Vamos supor que nos idos da década de 60 do século passado, Amália Rodrigues ou Carlos Paredes têm um concerto programado numa sala de Paris e que o mesmo é anulado por questões de segurança, já que um ruidoso movimento contestatário da ditadura e do colonialismo de Portugal exige a o seu cancelamento e ameaça com perturbações da ordem pública, caso se realize. Parece bem?

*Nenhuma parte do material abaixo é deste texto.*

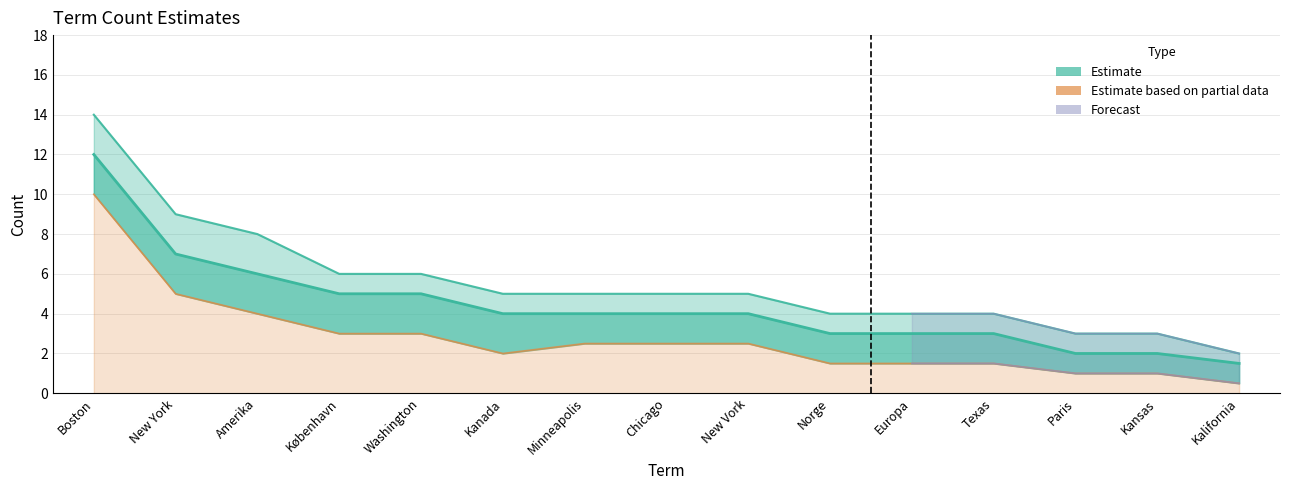

What is the total value across all series at New York?

21.0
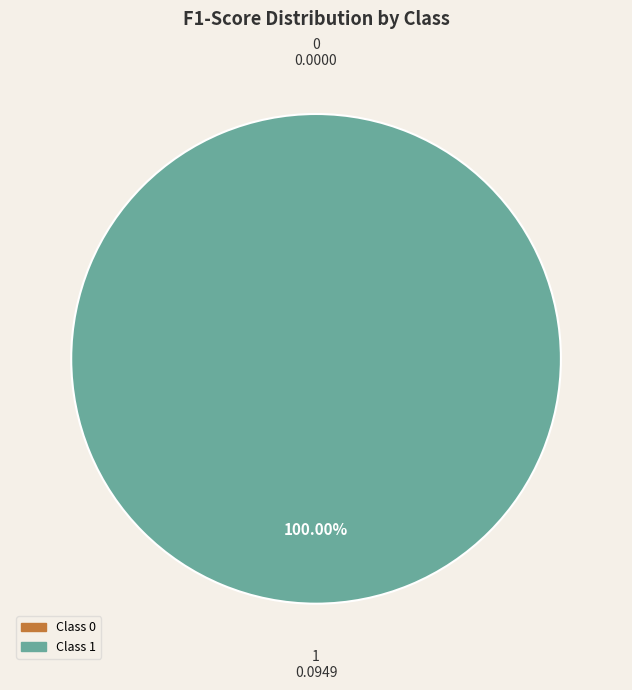

The 1 slice represents 100% of the pie. True or false?

True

É delicado avaliar uma ação atual colocando-a num cenário
passado, mas podemos sempre questionar se se justifica cancelar todo um país,
seus cidadãos e artistas, pelas ações do seu governo. Isto vem a propósito do
que assistimos atualmente quanto a Israel. Uma coisa é Netanyahu e a sua
geringonça, outra coisa são os cidadãos do país, alguns abertamente contra as
ações do seu governo e ainda outra serão os judeus espalhados pelo mundo.
Cancelar e mesmo atacar tudo o que cheire a israelita e
judeu é um triste reflexo de uma coisa feia, que pensávamos desaparecida,
especialmente da parte dos movimentos “progressistas”.
Se há quem queira contestar contra o que se passa em Gaza,
está no seu direito, sem dúvida. Agora, não o façam exclusivamente para essa
situação e todos os santos dias. Tentem o seguinte: 2ªfeira pelos
palestinianos, 3ªfeira pelos LGBTs no Irão, 4ªfeira pelas mulheres no
Afeganistão, 5ªfeira pelos Uigures na China, 6ª feira pelas minorias cristãs no
Médio Oriente, sábado pelos curdos na Turquia e domingo pela Ucrânia. Na
2ªfeira seguinte voltam à Palestina ou podem ainda acrescentar alguma situação
em África, onde não faltam também motivos de indignação.
Esta fixação exclusiva nos palestinianos não é simplesmente
humanitária, é política e, pela minha parte, acrescentaria um dia para
protestar contra os financiadores do Hamas e de todos os movimentos que não
buscam de todo algum caminho de paz.